> **Sua tarefa**
Transcreva um trecho do texto sobre mulheres no tráfico e nas prisões, começando nas palavras "O seriado Narcos" e parando depois de "todos os aspectos.".

> **Texto fornecido**

O seriado Narcos México (fala sobre a história de um dos maiores traficantes de maconha no México) e Narcos Colômbia (fala da história de Pablo Escobar relacionado com trafico de cocaína). Nesses seriados mostram várias mulheres que se utilizavam de transporte de drogas para cruzar a fronteira seja engolindo os saquinhos ou introduzindo no ânus , muitas morriam de overdose pois o saco se abria dentro do organismo, muitas aceitavam fazer esse trabalho pois queriam o tratamento para aids e as pessoas que trabalhavam no tráfico convenciam elas que mesmo se elas fosse pegas no sistema prisional do Brasil elas teriam acesso ao tratamento, o que claramente é mentira, a maior parte do presídios do Brasil estão em situação precária em todos os aspectos.
“O sistema carcerário brasileiro comete graves erros ao colocar homens trans. em presídios femininos e mulheres trans em presídios masculinos desrespeitando seus direitos à identidade sexual e o sujeita a situações de assédio, prostituição e até estupro. A avaliação de para onde mandar cada preso é feita com base na conferencia do órgão genital, mesmo que a medicina e o Estado já reconheçam que há muitos mais fatores que determinam nossa sexualidade do que um pênis ou uma vagina... a homossexualidade nas prisões femininas é considerada maior do que nos presídios masculinos, algumas chegam a dizer que não são, mas “estão lésbicas”.

Registros de dados salvos
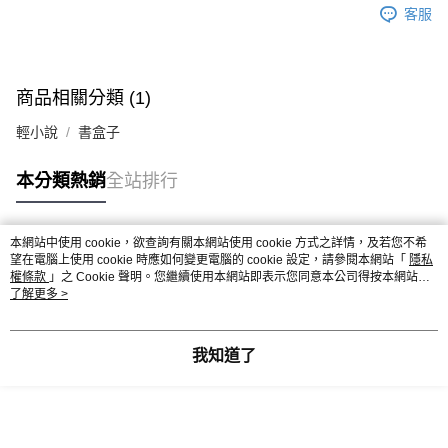
客服
商品相關分類 (1)
輕小說
書盒子
本分類熱銷
全站排行
本網站中使用 cookie，欲查詢有關本網站使用 cookie 方式之詳情，及若您不希
熱門標籤
望在電腦上使用 cookie 時應如何變更電腦的 cookie 設定，請參閱本網站「
隱私
權條款
」之 Cookie 聲明。您繼續使用本網站即表示您同意本公司得按本網站使
用條款之 Cookie 聲明使用 cookie。
了解更多 >
我知道了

> **Resposta da tarefa**
O seriado Narcos México (fala sobre a história de um dos maiores traficantes de maconha no México) e Narcos Colômbia (fala da história de Pablo Escobar relacionado com trafico de cocaína). Nesses seriados mostram várias mulheres que se utilizavam de transporte de drogas para cruzar a fronteira seja engolindo os saquinhos ou introduzindo no ânus , muitas morriam de overdose pois o saco se abria dentro do organismo, muitas aceitavam fazer esse trabalho pois queriam o tratamento para aids e as pessoas que trabalhavam no tráfico convenciam elas que mesmo se elas fosse pegas no sistema prisional do Brasil elas teriam acesso ao tratamento, o que claramente é mentira, a maior parte do presídios do Brasil estão em situação precária em todos os aspectos.